Passage -
————————
Millers market

Published : Dec 28, 2012 00:00 IST

Maharashtras sugarcane farmers are a worried lot as the State government backs out from the sugar pricing process.

in Sangli & Kolhapur districts

KOLHAPUR and Sangli districts in Maharashtra form the heartland of Indian sugar industry. This time of year is generally the busiest, with itinerant labourers cutting sugarcane and loading it on to tractors that roar off to the more than 20 sugar factories in the two districts. In November and December, factories work at full capacity. Smoking chimneys and air for miles around them scented with a cloying alcoholic sweetness will tell anyone familiar with the industry that sugarcane is being processed.

But this year there is no such activity. The landscape is still. The cane stands uncut in the fields, and there are no smoking chimneys. Labourers who have travelled from other districts in the hope of jobs and wages lie outside their blue, plastic tepees.

A smoke-blackened, battered vessel sits on a wood fire, holding a paltry meal for Ganpat Darges family of five. The family has travelled from Latur district to cut cane. Darge has been coming here regularly in the past decade and is essentially satisfied with the work, but this time he is worried. The cane is not being cut, and hence there are no wages. His wife and three children are on the subsistence diet of a gruel, which is bubbling in the vessel. He expresses his immediate concerns: The longer the cane stands, the lesser the sugar content will be. The government should think of this before they stop us from cutting it.
————————
[Collection entries]

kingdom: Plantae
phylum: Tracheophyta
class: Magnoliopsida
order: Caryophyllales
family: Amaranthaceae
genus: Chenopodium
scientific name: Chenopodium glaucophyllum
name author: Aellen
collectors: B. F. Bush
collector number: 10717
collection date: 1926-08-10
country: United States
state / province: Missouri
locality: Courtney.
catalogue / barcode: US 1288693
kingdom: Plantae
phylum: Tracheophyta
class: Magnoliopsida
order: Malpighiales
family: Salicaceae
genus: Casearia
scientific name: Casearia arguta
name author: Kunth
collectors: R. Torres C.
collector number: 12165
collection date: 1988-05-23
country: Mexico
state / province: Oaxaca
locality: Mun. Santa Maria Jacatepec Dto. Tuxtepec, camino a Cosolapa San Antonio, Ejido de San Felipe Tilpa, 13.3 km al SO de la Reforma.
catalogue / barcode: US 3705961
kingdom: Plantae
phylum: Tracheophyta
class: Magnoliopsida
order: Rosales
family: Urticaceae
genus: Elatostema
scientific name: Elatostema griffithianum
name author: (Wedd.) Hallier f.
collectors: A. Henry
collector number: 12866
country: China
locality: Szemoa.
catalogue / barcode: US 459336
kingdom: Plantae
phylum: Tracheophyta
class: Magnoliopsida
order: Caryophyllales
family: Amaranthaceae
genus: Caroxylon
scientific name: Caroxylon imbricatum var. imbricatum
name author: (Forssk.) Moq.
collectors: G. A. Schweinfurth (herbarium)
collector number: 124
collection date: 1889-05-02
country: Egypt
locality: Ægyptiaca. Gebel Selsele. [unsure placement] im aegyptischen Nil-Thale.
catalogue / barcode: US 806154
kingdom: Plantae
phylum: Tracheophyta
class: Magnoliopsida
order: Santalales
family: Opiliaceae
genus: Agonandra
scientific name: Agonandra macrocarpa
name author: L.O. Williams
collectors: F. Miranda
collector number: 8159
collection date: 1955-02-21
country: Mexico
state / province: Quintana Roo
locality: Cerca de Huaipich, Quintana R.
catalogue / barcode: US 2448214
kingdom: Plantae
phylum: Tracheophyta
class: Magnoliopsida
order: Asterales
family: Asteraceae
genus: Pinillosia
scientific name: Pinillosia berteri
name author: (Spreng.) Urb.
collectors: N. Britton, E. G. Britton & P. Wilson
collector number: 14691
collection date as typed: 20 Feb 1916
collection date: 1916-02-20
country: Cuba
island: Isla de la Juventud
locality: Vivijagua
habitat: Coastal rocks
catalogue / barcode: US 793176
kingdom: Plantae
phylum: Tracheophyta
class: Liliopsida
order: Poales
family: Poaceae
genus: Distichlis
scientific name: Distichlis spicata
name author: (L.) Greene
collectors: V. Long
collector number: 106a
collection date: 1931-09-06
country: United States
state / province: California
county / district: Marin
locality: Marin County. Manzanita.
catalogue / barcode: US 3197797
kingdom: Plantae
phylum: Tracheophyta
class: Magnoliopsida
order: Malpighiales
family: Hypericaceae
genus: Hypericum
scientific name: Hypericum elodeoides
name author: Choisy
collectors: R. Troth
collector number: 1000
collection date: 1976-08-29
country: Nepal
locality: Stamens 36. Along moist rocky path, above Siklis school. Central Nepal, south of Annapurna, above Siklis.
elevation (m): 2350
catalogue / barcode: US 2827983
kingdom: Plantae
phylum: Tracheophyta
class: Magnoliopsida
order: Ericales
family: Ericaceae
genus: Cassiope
————————
Written instruction 1 -
Decide whether each statement agrees with the sugarcane article, answering yes or no and quoting the words that settle it: (a) Kolhapur and Sangli districts together have more than 20 sugar factories. (b) Ganpat Darge's family traveled from Sangli district to cut cane. (c) Darge has been coming to the area regularly for the past decade.
Written instruction 2 -
From the specimen entries, echo back word for word the part that opens with the line containing "locality: Stamens 36." and closes at the end of the entries.

Task solution 1 -
(a) Yes: "the more than 20 sugar factories in the two districts."
(b) No: "The family has travelled from Latur district to cut cane."
(c) Yes: "Darge has been coming here regularly in the past decade"

Task solution 2 -
locality: Stamens 36. Along moist rocky path, above Siklis school. Central Nepal, south of Annapurna, above Siklis.
elevation (m): 2350
catalogue / barcode: US 2827983
kingdom: Plantae
phylum: Tracheophyta
class: Magnoliopsida
order: Ericales
family: Ericaceae
genus: Cassiope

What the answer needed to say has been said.